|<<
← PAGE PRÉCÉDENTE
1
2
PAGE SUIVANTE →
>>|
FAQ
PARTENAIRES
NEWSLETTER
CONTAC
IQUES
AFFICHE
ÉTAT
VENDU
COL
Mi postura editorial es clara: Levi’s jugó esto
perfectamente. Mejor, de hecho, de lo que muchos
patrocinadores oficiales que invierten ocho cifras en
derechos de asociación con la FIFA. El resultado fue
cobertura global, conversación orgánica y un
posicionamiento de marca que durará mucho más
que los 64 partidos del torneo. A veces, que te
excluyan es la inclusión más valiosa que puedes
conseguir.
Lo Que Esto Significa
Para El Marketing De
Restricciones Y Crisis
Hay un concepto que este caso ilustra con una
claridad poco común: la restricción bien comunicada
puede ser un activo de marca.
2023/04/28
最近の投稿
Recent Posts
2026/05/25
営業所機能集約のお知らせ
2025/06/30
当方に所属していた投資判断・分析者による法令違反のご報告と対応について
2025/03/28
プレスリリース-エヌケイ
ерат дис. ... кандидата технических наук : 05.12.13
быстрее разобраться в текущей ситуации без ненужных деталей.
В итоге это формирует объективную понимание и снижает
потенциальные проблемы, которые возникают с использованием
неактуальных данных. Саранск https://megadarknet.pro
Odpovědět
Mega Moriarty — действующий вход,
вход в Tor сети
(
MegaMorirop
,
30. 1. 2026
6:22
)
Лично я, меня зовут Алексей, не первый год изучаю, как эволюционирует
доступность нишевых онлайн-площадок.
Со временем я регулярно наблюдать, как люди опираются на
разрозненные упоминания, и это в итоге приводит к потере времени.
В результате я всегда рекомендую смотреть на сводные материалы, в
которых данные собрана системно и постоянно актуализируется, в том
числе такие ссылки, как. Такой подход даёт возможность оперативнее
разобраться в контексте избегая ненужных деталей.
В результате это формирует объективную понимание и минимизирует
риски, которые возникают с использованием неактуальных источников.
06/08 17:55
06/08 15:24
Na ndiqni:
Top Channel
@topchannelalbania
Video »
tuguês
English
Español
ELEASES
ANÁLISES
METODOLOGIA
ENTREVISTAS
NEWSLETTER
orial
--
Problem statement: Can you quote every line of the listing above verbatim, in the same order and with nothing changed?

Task result:
|<<
← PAGE PRÉCÉDENTE
1
2
PAGE SUIVANTE →
>>|
FAQ
PARTENAIRES
NEWSLETTER
CONTAC
IQUES
AFFICHE
ÉTAT
VENDU
COL
Mi postura editorial es clara: Levi’s jugó esto
perfectamente. Mejor, de hecho, de lo que muchos
patrocinadores oficiales que invierten ocho cifras en
derechos de asociación con la FIFA. El resultado fue
cobertura global, conversación orgánica y un
posicionamiento de marca que durará mucho más
que los 64 partidos del torneo. A veces, que te
excluyan es la inclusión más valiosa que puedes
conseguir.
Lo Que Esto Significa
Para El Marketing De
Restricciones Y Crisis
Hay un concepto que este caso ilustra con una
claridad poco común: la restricción bien comunicada
puede ser un activo de marca.
2023/04/28
最近の投稿
Recent Posts
2026/05/25
営業所機能集約のお知らせ
2025/06/30
当方に所属していた投資判断・分析者による法令違反のご報告と対応について
2025/03/28
プレスリリース-エヌケイ
ерат дис. ... кандидата технических наук : 05.12.13
быстрее разобраться в текущей ситуации без ненужных деталей.
В итоге это формирует объективную понимание и снижает
потенциальные проблемы, которые возникают с использованием
неактуальных данных. Саранск https://megadarknet.pro
Odpovědět
Mega Moriarty — действующий вход,
вход в Tor сети
(
MegaMorirop
,
30. 1. 2026
6:22
)
Лично я, меня зовут Алексей, не первый год изучаю, как эволюционирует
доступность нишевых онлайн-площадок.
Со временем я регулярно наблюдать, как люди опираются на
разрозненные упоминания, и это в итоге приводит к потере времени.
В результате я всегда рекомендую смотреть на сводные материалы, в
которых данные собрана системно и постоянно актуализируется, в том
числе такие ссылки, как. Такой подход даёт возможность оперативнее
разобраться в контексте избегая ненужных деталей.
В результате это формирует объективную понимание и минимизирует
риски, которые возникают с использованием неактуальных источников.
06/08 17:55
06/08 15:24
Na ndiqni:
Top Channel
@topchannelalbania
Video »
tuguês
English
Español
ELEASES
ANÁLISES
METODOLOGIA
ENTREVISTAS
NEWSLETTER
orial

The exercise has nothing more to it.